[Change listing data]

::::

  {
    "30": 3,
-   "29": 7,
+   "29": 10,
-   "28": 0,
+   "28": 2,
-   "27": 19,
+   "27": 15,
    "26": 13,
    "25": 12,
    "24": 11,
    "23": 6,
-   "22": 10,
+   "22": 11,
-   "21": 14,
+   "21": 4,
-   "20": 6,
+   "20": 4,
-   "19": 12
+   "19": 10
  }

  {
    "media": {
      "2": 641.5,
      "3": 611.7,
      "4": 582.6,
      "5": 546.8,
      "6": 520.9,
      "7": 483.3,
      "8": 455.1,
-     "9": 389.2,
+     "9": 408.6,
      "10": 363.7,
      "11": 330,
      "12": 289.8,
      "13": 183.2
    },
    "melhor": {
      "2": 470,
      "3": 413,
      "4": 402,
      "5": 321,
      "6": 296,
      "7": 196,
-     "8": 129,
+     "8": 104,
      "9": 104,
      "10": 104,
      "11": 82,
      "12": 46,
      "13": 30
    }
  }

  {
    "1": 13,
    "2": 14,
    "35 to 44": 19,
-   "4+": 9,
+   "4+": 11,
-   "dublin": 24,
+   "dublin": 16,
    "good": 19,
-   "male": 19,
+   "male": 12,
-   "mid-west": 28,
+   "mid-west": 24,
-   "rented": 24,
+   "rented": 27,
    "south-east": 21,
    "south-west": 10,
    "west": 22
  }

::::

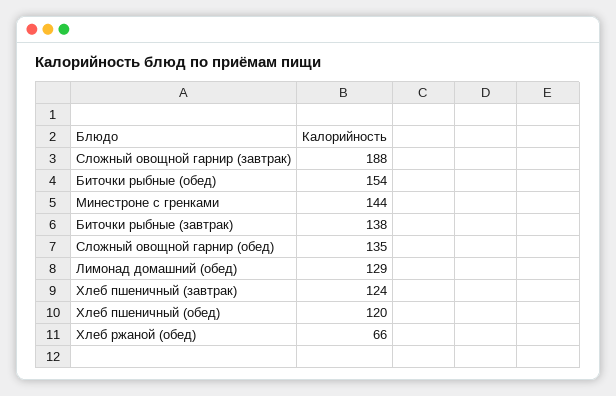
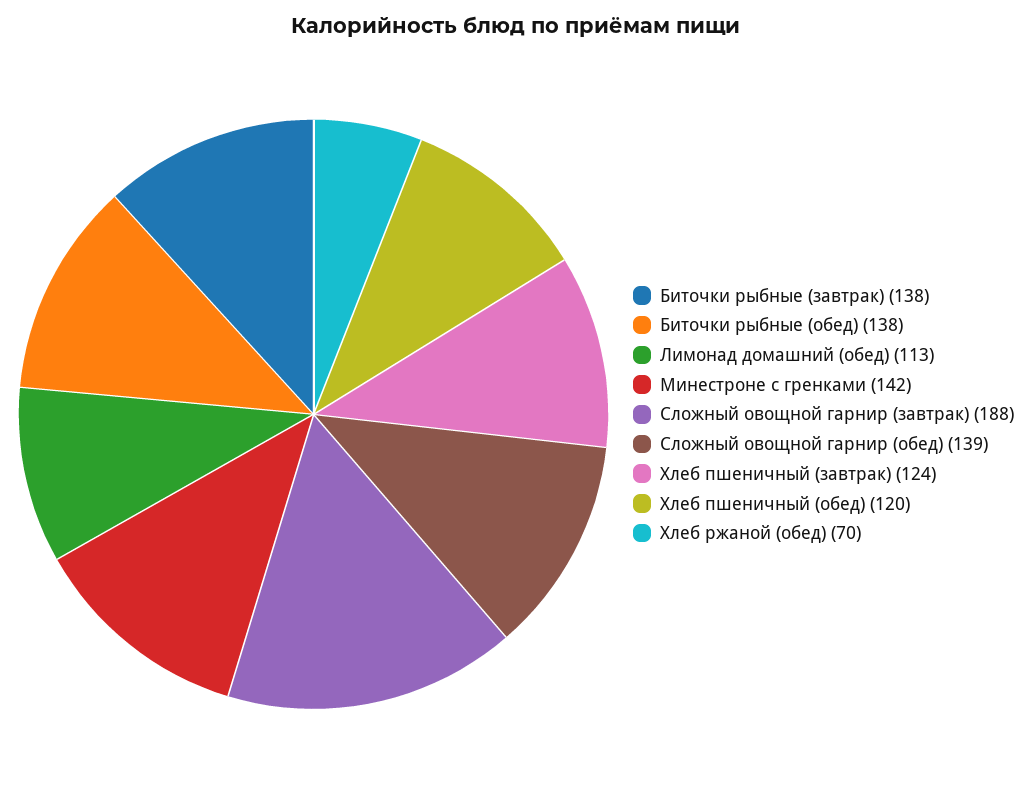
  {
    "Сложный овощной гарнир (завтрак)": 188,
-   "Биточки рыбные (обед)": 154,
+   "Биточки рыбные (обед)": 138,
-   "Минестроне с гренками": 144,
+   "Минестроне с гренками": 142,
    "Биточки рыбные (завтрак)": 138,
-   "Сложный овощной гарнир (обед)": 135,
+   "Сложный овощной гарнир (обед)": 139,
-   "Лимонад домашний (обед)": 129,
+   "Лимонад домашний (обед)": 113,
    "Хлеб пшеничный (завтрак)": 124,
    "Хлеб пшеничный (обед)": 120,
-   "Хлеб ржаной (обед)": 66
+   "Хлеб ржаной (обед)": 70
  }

::::

_INSTRUCTIONS FOR THE TASK_: Every line above that includes the word "рыбные" must appear in the answer.

_RESULT FOR THIS EXERCISE_:
-   "Биточки рыбные (обед)": 154,
+   "Биточки рыбные (обед)": 138,
    "Биточки рыбные (завтрак)": 138,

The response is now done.